Vomitava imenso por essa altura e receou o pior, estar grávida daquele dinossauro, mas pulou de felicidade quando lhe falaram em anorexia. Anorexia, se bem recorda as palavras da médica, é um estado nervoso, supermoderno na época, que faz com que os indivíduos vomitem aquilo que comem, ou seja, é uma espécie de dieta inconsciente. Tanto melhor. Não apenas não estava grávida como estava a emagrecer, sem sequer deixar de comer, o que era muito atual naquele início de década. Tão seleto que até a princesa dos ingleses sofria do mesmo. Estava muito à frente do seu tempo. Uma sofreguidão por tudo aquilo que era novo e se adivinhava vir a ser moda, passou, então, a ser a sua mais expressiva mania. Da anorexia passou à bulimia e desta para os telemóveis, já que qualquer obsessão era bem-vinda. Não havia novo modelo que não experimentasse, acabando por cair numa pequena depressão nervosa e financeira, quando os novos lançamentos começaram a acontecer numa base quase diária. Ingressou num grupo de ajuda, do qual foi convidada a sair, ou, na versão oficial, foi reencaminhada para um outro grupo bem mais versado no seu principal problema à época: o álcool. Ao perceber quem eram as pessoas desse seu novo grupo de acompanhamento, entendeu que estava completamente démodé, que o álcool era a droga do passado. Nessa década, quem não snifasse da branca – cocaína, para os que estão mais fora do assunto e da simbologia cromática dos estupefacientes –, não era gente. Era chique, era elitista, era cara e, como bem decidiu e em boa hora, era a sua cara. A quantidade de gente gira, divertida e importante que conheceu à conta de tanto risco, é indescritível. Ainda hoje, de entre os que sobreviveram, conta bons amigos dessa época. Doida por um bom vício, e com os vinte anos a esgotarem-se, percebeu que tinha de optar: ou continuava agarrada à droga ou investia em si. Estava na hora de dar importância ao que realmente importava, de se valorizar, de olhar para si de dentro para fora ou vice-versa, que a ordem dos fatores nem sempre era elucidativa. Deixar-se de brincadeiras da moda e tornar-se responsável.

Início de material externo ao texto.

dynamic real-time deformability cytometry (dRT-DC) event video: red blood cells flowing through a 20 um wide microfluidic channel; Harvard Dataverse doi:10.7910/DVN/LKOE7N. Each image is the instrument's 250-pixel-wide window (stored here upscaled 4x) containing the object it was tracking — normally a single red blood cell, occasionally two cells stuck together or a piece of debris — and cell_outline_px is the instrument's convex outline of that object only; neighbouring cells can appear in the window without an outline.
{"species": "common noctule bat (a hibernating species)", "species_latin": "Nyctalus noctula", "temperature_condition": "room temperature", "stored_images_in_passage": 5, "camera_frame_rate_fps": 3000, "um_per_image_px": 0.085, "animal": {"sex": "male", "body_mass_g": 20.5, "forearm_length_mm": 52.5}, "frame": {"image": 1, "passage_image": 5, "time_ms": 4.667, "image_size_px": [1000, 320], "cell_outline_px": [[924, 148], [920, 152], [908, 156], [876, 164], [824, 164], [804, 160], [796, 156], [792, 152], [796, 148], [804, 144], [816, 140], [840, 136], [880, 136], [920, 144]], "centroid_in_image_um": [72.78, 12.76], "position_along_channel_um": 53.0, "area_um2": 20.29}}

Assim fez. De um dia para o outro, desalojou o seu dealer, com quem vivia há já algum tempo, mais por uma questão de comodidade do que por amor, assim, sempre que precisava de mais um risco (ou vinte) ou algo mais, não precisava de sair à rua, de pijama ou sabe-se lá em que outras figuras, bastava virar-se para o lado e pedir. Era tão mais cómodo! O pobre lá saiu e ela enfrentou de peito aberto as exigências do momento. Chamava-se botox e era tudo aquilo de que uma jovem mulher moderna precisava. Aquilo era ter nas mãos uma permanente bomba de ar, para ir enchendo cada espaço vazio ou amolgadela que o tempo teimasse em tornar visível, ou apenas porque sim. Com o tanto que ainda vomitava – ele há hábitos que morrem com a pessoa –, ficou fã acérrima das seringas e seus milagrosos venenos. Eles paralisavam músculos, eles redesenhavam bocas… Já para não falar do que se seguiu, o absolutamente milagroso e divinal silicone. Ele avolumava peito e nádegas, ele remodelava cada curva do corpo. Pouca coisa houve que não tivesse feito. Sentia-se uma nova mulher. Tão nova e diferente que raramente se reconhecia. O que era bom, numa era de volatilidade e de novos começos em que parar era estagnar. On the move era o tão atual lema da sua vida por esses dias. E assim se manteve, até um novíssimo e calamitoso universo a colar ainda mais ao ecrã do telemóvel, já promovido a smart. Eram as chamadas redes sociais, senhores, e aquilo é que era viver de empréstimo. Tudo aquilo que um dia se sonhou passava a ser realidade. Só para si, e muito por alto, inventou umas 50 vidas de sonho, tipos fantásticos a abanarem-na com folhas soberbas de bananeira em locais tão exóticos que nem existiam ainda.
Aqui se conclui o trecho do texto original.